Report only how many lines of the records contain the word "entre".
── Data shown
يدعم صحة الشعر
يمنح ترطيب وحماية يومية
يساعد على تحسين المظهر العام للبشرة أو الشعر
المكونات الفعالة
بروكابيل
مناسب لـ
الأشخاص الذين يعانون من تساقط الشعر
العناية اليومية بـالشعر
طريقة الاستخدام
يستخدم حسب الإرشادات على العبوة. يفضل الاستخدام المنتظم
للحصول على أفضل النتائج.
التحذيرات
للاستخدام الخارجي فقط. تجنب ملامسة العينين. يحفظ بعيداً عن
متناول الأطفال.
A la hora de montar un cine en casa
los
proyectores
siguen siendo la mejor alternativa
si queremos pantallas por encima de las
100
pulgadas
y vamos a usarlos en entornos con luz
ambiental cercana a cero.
────
── Data shown
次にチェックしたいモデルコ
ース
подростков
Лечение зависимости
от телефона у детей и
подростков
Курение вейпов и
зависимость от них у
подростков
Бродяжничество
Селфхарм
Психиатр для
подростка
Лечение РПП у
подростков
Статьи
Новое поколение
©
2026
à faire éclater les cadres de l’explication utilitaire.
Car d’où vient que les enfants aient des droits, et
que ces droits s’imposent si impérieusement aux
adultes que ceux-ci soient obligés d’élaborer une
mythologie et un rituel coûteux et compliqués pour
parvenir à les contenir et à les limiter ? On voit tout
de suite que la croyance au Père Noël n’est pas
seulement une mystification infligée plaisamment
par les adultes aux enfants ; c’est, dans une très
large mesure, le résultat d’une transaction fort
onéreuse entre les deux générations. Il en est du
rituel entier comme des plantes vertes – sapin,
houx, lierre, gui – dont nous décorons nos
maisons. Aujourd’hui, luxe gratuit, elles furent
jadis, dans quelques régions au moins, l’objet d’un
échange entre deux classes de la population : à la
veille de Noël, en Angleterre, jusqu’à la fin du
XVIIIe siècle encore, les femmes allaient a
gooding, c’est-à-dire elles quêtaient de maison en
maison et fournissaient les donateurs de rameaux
────
── Data shown
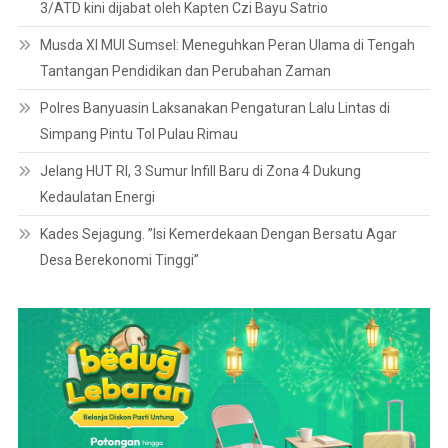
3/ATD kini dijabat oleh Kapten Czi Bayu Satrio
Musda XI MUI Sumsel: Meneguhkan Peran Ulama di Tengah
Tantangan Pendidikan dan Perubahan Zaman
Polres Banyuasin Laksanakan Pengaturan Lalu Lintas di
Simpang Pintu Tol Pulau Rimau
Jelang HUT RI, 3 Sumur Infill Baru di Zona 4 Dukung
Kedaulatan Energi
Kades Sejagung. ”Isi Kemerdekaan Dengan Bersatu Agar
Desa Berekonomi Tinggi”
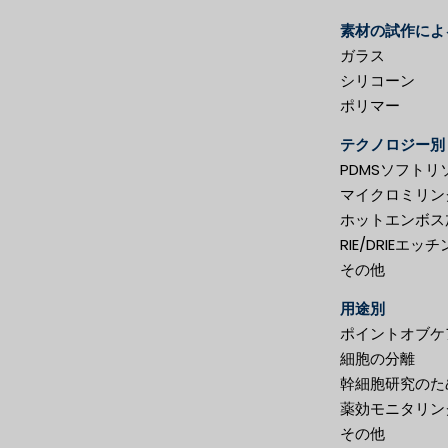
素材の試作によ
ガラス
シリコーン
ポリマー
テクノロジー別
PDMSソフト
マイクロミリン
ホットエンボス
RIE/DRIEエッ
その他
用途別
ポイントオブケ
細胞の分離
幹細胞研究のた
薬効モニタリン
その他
────
Solution for this exercise: 2